Collected data:
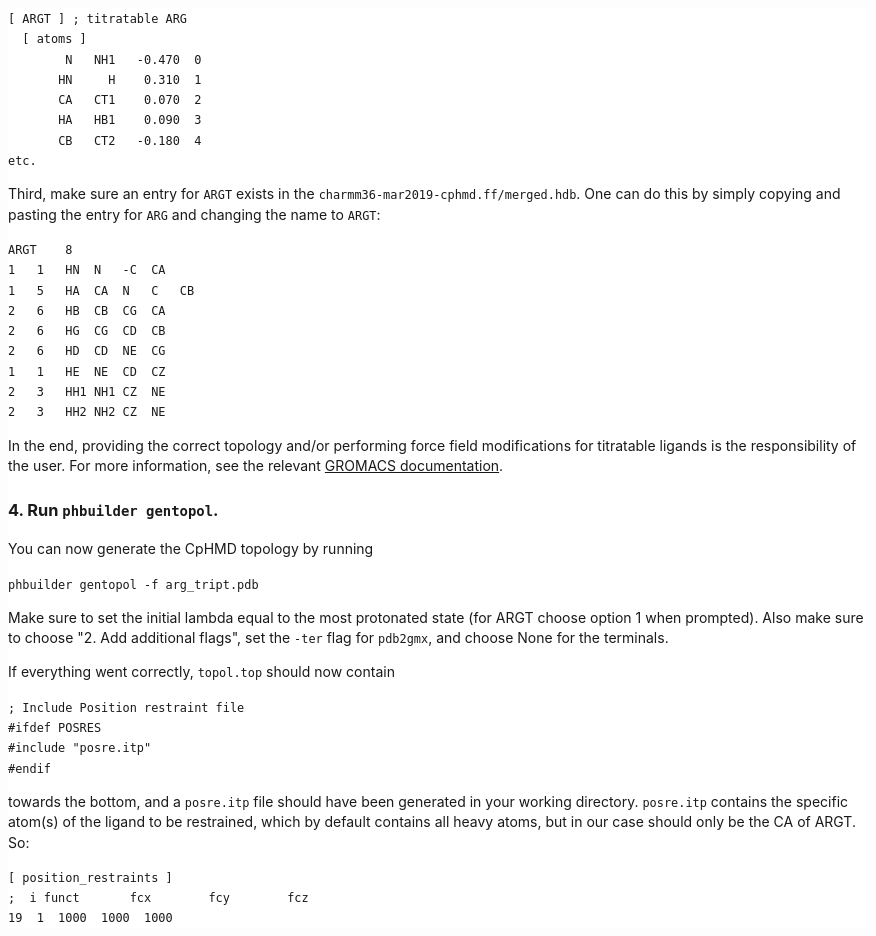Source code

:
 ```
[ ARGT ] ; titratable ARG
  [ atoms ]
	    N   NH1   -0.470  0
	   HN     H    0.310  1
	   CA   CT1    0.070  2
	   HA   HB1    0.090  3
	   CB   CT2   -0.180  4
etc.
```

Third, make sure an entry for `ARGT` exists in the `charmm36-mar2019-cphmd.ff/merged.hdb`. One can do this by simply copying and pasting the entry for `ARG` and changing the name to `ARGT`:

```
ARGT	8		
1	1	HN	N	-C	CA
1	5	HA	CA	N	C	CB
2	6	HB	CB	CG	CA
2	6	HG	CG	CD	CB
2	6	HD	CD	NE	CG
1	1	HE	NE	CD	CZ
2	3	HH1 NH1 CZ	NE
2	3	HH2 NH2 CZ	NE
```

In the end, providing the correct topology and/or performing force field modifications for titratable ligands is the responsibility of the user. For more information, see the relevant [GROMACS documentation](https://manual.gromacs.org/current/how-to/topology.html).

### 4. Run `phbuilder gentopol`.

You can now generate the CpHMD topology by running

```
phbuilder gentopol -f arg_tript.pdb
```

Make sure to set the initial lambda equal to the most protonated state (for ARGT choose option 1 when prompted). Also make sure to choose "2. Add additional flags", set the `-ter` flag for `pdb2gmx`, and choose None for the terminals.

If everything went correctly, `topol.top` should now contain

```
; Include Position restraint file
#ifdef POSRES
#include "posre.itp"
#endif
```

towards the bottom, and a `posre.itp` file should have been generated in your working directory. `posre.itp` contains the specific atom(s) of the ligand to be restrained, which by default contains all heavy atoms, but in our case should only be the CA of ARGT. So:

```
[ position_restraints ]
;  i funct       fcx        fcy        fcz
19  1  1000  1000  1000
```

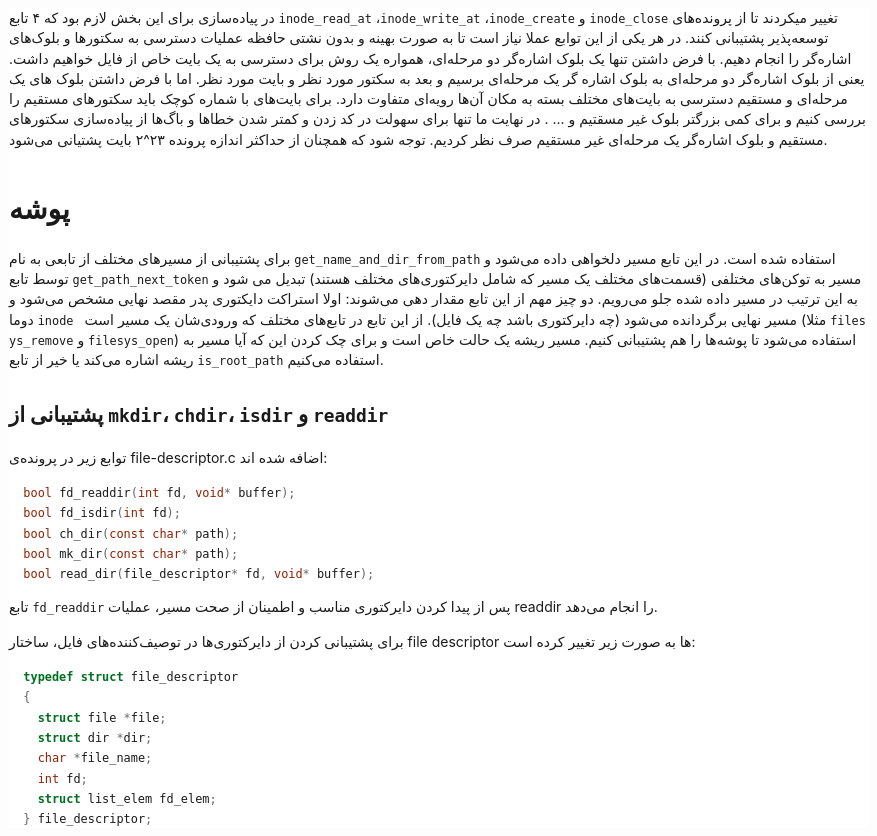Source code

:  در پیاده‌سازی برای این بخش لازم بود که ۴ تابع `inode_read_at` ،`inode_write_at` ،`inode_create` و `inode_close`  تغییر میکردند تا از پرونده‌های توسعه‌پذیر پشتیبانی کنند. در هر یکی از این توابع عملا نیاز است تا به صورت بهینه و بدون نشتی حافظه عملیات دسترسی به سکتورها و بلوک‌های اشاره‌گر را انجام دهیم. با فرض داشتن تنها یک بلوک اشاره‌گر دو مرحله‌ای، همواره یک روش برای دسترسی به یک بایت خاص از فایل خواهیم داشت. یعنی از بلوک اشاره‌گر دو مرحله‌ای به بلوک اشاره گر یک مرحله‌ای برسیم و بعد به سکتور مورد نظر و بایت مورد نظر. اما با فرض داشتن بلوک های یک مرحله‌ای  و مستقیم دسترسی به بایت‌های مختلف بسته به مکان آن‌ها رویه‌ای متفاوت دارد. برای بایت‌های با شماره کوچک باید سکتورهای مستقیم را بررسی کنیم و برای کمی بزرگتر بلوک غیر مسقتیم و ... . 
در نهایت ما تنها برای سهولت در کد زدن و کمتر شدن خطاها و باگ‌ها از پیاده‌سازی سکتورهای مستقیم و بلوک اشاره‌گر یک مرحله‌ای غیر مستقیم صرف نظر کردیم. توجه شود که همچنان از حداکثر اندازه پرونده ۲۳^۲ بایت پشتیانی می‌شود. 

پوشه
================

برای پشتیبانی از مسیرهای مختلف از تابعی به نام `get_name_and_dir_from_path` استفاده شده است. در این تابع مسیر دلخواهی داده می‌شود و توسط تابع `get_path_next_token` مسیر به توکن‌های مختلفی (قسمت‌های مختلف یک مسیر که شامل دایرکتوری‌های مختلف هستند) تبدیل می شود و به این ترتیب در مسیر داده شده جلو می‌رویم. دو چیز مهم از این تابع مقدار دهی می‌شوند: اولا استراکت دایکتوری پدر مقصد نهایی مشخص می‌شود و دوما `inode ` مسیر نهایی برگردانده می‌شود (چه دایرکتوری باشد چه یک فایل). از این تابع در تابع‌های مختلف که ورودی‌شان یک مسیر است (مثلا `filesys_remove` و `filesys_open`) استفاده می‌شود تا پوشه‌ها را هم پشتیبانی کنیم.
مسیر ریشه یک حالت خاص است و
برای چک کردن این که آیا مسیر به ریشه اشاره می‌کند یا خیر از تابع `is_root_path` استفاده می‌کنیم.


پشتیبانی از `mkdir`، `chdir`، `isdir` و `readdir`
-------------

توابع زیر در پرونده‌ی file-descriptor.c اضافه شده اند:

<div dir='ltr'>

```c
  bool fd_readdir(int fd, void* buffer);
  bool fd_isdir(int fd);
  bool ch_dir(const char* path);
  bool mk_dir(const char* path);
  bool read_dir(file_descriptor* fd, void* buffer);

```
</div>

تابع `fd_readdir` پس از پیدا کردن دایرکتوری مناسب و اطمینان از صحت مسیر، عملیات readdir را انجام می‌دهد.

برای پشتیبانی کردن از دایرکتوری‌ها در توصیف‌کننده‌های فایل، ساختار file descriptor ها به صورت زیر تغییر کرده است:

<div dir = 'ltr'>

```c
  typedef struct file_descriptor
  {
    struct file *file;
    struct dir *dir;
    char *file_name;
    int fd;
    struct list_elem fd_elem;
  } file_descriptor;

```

> _Task goal_
Could you set down the records above word for word, without any of the pictures?

> _Exercise answer_
Source code

:
 ```
[ ARGT ] ; titratable ARG
  [ atoms ]
	    N   NH1   -0.470  0
	   HN     H    0.310  1
	   CA   CT1    0.070  2
	   HA   HB1    0.090  3
	   CB   CT2   -0.180  4
etc.
```

Third, make sure an entry for `ARGT` exists in the `charmm36-mar2019-cphmd.ff/merged.hdb`. One can do this by simply copying and pasting the entry for `ARG` and changing the name to `ARGT`:

```
ARGT	8		
1	1	HN	N	-C	CA
1	5	HA	CA	N	C	CB
2	6	HB	CB	CG	CA
2	6	HG	CG	CD	CB
2	6	HD	CD	NE	CG
1	1	HE	NE	CD	CZ
2	3	HH1 NH1 CZ	NE
2	3	HH2 NH2 CZ	NE
```

In the end, providing the correct topology and/or performing force field modifications for titratable ligands is the responsibility of the user. For more information, see the relevant [GROMACS documentation](https://manual.gromacs.org/current/how-to/topology.html).

### 4. Run `phbuilder gentopol`.

You can now generate the CpHMD topology by running

```
phbuilder gentopol -f arg_tript.pdb
```

Make sure to set the initial lambda equal to the most protonated state (for ARGT choose option 1 when prompted). Also make sure to choose "2. Add additional flags", set the `-ter` flag for `pdb2gmx`, and choose None for the terminals.

If everything went correctly, `topol.top` should now contain

```
; Include Position restraint file
#ifdef POSRES
#include "posre.itp"
#endif
```

towards the bottom, and a `posre.itp` file should have been generated in your working directory. `posre.itp` contains the specific atom(s) of the ligand to be restrained, which by default contains all heavy atoms, but in our case should only be the CA of ARGT. So:

```
[ position_restraints ]
;  i funct       fcx        fcy        fcz
19  1  1000  1000  1000
```

Source code

:  در پیاده‌سازی برای این بخش لازم بود که ۴ تابع `inode_read_at` ،`inode_write_at` ،`inode_create` و `inode_close`  تغییر میکردند تا از پرونده‌های توسعه‌پذیر پشتیبانی کنند. در هر یکی از این توابع عملا نیاز است تا به صورت بهینه و بدون نشتی حافظه عملیات دسترسی به سکتورها و بلوک‌های اشاره‌گر را انجام دهیم. با فرض داشتن تنها یک بلوک اشاره‌گر دو مرحله‌ای، همواره یک روش برای دسترسی به یک بایت خاص از فایل خواهیم داشت. یعنی از بلوک اشاره‌گر دو مرحله‌ای به بلوک اشاره گر یک مرحله‌ای برسیم و بعد به سکتور مورد نظر و بایت مورد نظر. اما با فرض داشتن بلوک های یک مرحله‌ای  و مستقیم دسترسی به بایت‌های مختلف بسته به مکان آن‌ها رویه‌ای متفاوت دارد. برای بایت‌های با شماره کوچک باید سکتورهای مستقیم را بررسی کنیم و برای کمی بزرگتر بلوک غیر مسقتیم و ... . 
در نهایت ما تنها برای سهولت در کد زدن و کمتر شدن خطاها و باگ‌ها از پیاده‌سازی سکتورهای مستقیم و بلوک اشاره‌گر یک مرحله‌ای غیر مستقیم صرف نظر کردیم. توجه شود که همچنان از حداکثر اندازه پرونده ۲۳^۲ بایت پشتیانی می‌شود. 

پوشه
================

برای پشتیبانی از مسیرهای مختلف از تابعی به نام `get_name_and_dir_from_path` استفاده شده است. در این تابع مسیر دلخواهی داده می‌شود و توسط تابع `get_path_next_token` مسیر به توکن‌های مختلفی (قسمت‌های مختلف یک مسیر که شامل دایرکتوری‌های مختلف هستند) تبدیل می شود و به این ترتیب در مسیر داده شده جلو می‌رویم. دو چیز مهم از این تابع مقدار دهی می‌شوند: اولا استراکت دایکتوری پدر مقصد نهایی مشخص می‌شود و دوما `inode ` مسیر نهایی برگردانده می‌شود (چه دایرکتوری باشد چه یک فایل). از این تابع در تابع‌های مختلف که ورودی‌شان یک مسیر است (مثلا `filesys_remove` و `filesys_open`) استفاده می‌شود تا پوشه‌ها را هم پشتیبانی کنیم.
مسیر ریشه یک حالت خاص است و
برای چک کردن این که آیا مسیر به ریشه اشاره می‌کند یا خیر از تابع `is_root_path` استفاده می‌کنیم.


پشتیبانی از `mkdir`، `chdir`، `isdir` و `readdir`
-------------

توابع زیر در پرونده‌ی file-descriptor.c اضافه شده اند:

<div dir='ltr'>

```c
  bool fd_readdir(int fd, void* buffer);
  bool fd_isdir(int fd);
  bool ch_dir(const char* path);
  bool mk_dir(const char* path);
  bool read_dir(file_descriptor* fd, void* buffer);

```
</div>

تابع `fd_readdir` پس از پیدا کردن دایرکتوری مناسب و اطمینان از صحت مسیر، عملیات readdir را انجام می‌دهد.

برای پشتیبانی کردن از دایرکتوری‌ها در توصیف‌کننده‌های فایل، ساختار file descriptor ها به صورت زیر تغییر کرده است:

<div dir = 'ltr'>

```c
  typedef struct file_descriptor
  {
    struct file *file;
    struct dir *dir;
    char *file_name;
    int fd;
    struct list_elem fd_elem;
  } file_descriptor;

```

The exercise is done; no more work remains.